- _WORK ORDER_: Exactly the lines from the one that holds "ring mcp: (1043, 846)" to the end of the data below: retype these and nothing else.

- _DATA SUPPLIED_:
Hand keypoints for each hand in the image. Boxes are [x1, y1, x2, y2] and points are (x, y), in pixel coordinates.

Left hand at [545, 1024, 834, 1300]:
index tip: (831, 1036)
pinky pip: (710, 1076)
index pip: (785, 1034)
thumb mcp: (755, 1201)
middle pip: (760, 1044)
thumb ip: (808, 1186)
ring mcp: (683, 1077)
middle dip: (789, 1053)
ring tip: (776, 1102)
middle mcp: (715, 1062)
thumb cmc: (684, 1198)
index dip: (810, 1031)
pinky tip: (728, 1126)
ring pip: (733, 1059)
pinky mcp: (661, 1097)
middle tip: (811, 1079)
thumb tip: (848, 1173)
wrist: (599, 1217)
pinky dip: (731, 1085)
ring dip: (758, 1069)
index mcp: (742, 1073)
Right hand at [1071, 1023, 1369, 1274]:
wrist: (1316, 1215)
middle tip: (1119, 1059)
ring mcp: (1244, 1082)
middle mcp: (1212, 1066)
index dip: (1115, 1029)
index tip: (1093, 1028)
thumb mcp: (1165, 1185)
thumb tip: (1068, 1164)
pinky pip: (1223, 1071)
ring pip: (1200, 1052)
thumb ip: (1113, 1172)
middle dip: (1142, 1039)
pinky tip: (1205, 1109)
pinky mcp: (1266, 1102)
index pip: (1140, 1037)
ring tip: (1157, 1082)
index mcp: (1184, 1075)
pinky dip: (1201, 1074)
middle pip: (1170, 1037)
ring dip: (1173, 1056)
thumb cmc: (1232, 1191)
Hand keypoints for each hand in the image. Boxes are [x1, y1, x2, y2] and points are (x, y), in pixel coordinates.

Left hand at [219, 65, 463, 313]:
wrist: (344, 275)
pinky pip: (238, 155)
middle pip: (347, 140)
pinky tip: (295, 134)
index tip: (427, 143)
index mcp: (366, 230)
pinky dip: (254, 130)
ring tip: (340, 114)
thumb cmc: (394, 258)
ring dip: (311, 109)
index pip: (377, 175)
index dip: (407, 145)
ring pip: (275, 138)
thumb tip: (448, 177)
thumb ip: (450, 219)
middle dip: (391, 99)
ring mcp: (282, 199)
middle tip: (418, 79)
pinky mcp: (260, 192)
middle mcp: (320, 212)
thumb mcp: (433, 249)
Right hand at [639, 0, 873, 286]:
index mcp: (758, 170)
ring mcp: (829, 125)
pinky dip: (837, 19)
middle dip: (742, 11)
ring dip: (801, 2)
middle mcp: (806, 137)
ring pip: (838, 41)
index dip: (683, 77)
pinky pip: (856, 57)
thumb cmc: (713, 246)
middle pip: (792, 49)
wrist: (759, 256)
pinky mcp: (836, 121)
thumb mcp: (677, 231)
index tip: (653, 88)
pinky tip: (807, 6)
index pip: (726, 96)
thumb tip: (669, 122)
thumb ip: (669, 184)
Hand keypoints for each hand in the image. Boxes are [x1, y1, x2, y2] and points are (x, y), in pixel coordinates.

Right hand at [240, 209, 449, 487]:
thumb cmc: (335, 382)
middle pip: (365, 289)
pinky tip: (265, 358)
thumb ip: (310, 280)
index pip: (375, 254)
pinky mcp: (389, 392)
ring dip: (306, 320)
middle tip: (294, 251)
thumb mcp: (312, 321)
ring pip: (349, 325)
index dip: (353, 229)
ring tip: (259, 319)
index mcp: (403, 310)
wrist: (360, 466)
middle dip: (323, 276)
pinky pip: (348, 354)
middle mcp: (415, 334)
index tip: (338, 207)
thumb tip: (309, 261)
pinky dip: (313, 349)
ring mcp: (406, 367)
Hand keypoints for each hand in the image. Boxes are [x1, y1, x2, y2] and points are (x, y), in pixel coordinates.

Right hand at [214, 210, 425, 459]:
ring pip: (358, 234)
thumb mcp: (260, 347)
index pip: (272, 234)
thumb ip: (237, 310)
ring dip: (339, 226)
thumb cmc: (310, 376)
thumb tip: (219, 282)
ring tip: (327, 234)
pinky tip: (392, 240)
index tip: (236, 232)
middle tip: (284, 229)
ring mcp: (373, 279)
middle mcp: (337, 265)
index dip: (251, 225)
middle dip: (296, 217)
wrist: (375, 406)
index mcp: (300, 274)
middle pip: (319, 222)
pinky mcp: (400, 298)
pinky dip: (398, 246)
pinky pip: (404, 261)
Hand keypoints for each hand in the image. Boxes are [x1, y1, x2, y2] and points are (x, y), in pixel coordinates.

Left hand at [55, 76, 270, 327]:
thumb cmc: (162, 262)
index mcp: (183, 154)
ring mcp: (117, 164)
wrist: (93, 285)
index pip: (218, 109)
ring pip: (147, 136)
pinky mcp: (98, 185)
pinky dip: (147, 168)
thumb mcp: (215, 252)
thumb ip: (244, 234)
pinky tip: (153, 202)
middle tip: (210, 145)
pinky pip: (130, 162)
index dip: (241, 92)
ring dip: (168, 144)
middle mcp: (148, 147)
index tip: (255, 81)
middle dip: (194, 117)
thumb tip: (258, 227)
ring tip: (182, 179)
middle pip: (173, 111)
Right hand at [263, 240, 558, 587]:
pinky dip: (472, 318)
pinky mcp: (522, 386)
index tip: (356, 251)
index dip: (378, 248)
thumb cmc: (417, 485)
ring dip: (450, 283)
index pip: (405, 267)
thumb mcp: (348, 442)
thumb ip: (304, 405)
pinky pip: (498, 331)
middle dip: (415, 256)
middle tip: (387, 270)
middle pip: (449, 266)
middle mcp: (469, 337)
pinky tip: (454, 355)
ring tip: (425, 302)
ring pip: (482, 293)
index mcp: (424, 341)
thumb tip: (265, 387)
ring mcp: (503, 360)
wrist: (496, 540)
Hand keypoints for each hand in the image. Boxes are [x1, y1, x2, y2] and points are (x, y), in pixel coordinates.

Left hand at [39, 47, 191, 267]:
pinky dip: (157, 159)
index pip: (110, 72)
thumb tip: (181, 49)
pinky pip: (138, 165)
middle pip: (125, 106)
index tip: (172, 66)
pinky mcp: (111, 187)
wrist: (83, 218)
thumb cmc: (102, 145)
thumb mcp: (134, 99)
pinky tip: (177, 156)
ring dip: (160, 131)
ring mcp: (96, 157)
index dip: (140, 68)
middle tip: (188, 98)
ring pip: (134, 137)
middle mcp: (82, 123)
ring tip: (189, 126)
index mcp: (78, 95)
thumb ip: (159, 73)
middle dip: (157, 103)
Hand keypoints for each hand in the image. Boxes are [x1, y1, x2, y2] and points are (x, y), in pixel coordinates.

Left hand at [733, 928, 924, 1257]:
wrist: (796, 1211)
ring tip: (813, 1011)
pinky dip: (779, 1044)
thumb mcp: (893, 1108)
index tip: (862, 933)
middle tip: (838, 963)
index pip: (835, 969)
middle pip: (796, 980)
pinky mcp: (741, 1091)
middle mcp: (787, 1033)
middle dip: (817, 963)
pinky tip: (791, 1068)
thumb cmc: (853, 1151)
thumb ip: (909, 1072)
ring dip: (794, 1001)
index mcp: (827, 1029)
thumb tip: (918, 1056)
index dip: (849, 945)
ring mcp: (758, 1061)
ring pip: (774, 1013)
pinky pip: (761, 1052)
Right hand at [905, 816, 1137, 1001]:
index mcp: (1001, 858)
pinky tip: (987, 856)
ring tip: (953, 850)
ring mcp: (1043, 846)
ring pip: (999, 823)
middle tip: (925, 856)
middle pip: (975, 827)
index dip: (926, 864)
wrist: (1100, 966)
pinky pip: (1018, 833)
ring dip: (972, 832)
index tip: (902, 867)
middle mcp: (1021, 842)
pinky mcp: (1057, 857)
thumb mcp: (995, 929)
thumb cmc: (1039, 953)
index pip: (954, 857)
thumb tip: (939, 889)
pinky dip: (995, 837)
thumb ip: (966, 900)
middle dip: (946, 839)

- _EXERCISE ANSWER_:
ring mcp: (1043, 846)
ring pip: (999, 823)
middle tip: (925, 856)
middle pip: (975, 827)
index dip: (926, 864)
wrist: (1100, 966)
pinky pip: (1018, 833)
ring dip: (972, 832)
index tip: (902, 867)
middle mcp: (1021, 842)
pinky mcp: (1057, 857)
thumb mcp: (995, 929)
thumb cmc: (1039, 953)
index pip: (954, 857)
thumb tip: (939, 889)
pinky dip: (995, 837)
thumb ip: (966, 900)
middle dip: (946, 839)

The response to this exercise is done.